她站在病房门外,偷偷地听着医生对母亲地解释,好像说了好多,却只有“恶性肿瘤”几个字留在了脑海,当时脑子嗡的一声,一片空白,她只听见母亲在病床前无声地哭泣,她呆呆地走了进去,看着沉睡的父亲,眼泪止不住地往下流,蹲在病床前面,一句话也说不出来。
有生以来第一次在医院度过了整个春节,父亲在病床上躺了好久好久,久到只记得母亲每天为父亲擦拭身体时念叨着同事老刘家的女儿今年正月出嫁了,隔壁邻居家新添了一个大胖小子,以及今年冬天下了第一场雪。
下雪的那天,父亲走了,他都没有睁开眼睛看一眼她和母亲就这样无声地走了,他都还没有看到他最骄傲的女儿出嫁他就走了,他都没有看今年的新雪像从前一样对着她说道,“你妈
当年生你的时候,刚好那天下了一场新雪,然后你爸我就从《诗经》里取了个名字。”他都还没听她驳斥着说,“原来我名字是直接从书上抄的啊!”
“爸爸。”
后来,连母亲也病倒了。
为了给父亲送葬,她一周之后才回到了学校。当她再回到学校的时候,所有人都被她吓了一跳,因为瘦的太厉害了,眼神也失去了往日的神采,终日坐在角落里沉默寡言。

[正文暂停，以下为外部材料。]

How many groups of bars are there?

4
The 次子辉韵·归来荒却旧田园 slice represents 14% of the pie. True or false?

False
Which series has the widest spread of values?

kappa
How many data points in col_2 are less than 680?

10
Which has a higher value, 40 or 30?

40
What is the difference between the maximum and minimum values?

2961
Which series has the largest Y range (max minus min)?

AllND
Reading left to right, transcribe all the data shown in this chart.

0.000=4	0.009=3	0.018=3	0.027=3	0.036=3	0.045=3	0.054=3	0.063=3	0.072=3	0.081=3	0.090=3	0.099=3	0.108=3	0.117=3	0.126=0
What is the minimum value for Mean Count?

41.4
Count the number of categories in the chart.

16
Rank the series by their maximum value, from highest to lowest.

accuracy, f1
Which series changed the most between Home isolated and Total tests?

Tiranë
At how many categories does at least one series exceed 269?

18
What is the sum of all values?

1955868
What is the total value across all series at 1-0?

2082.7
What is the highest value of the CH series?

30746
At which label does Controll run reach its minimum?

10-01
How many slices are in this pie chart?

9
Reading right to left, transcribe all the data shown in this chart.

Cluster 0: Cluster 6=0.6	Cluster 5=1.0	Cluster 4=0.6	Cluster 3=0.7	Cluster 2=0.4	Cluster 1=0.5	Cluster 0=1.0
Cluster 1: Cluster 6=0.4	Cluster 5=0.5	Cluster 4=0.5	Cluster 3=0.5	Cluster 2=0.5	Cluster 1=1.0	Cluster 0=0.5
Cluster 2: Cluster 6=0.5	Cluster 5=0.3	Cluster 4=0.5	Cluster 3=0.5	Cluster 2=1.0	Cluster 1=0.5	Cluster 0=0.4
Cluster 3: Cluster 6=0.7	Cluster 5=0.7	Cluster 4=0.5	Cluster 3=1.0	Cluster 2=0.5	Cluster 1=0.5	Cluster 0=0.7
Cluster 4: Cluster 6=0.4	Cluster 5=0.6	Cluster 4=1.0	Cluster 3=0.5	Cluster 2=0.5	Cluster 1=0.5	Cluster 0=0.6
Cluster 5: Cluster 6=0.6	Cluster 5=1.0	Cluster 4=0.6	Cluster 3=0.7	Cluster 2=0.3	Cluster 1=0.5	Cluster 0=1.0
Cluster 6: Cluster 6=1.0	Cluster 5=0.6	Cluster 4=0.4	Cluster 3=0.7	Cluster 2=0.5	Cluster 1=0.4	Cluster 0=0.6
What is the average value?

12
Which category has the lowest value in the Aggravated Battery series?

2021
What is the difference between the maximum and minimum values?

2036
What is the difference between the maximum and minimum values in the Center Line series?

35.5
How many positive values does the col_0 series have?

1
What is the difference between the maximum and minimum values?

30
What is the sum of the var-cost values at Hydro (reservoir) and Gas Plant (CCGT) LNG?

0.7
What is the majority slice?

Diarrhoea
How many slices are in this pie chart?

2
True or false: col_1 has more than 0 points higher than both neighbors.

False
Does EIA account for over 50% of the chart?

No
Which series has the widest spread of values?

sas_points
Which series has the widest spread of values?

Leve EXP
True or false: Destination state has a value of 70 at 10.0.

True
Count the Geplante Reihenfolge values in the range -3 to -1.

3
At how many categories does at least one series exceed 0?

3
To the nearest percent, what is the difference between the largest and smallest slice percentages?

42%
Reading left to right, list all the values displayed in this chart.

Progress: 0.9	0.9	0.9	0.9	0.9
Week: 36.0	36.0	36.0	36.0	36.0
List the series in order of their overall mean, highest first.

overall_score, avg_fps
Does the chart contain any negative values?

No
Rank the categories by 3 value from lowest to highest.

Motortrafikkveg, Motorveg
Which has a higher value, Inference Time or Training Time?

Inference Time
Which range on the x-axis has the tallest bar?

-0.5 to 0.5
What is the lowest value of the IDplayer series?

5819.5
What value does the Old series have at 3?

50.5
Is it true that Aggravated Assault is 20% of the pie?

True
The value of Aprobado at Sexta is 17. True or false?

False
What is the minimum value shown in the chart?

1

从她的室友那里听到这些消息,危亦刚每天陪在她的身边,从最后一个离开教室到最后一个来到食堂,再到将她送回宿舍,成为最后一个回到宿舍的人。
她仍旧每天孤僻少言,从桃花谢了生出果实,从湖心亭旁的柳条抽出枝芽到迎风飘舞,墨绿色的水鸭在水中嬉戏,静惜湖畔的钟声日复一日。
夏天终于又要到了,夏季总是有很多故事,毕业季的学生忙着和折磨了三年的高中告别,准备步入社会的大学生们忙着和恋人分别,笑声很多,但似乎总是泪水更多。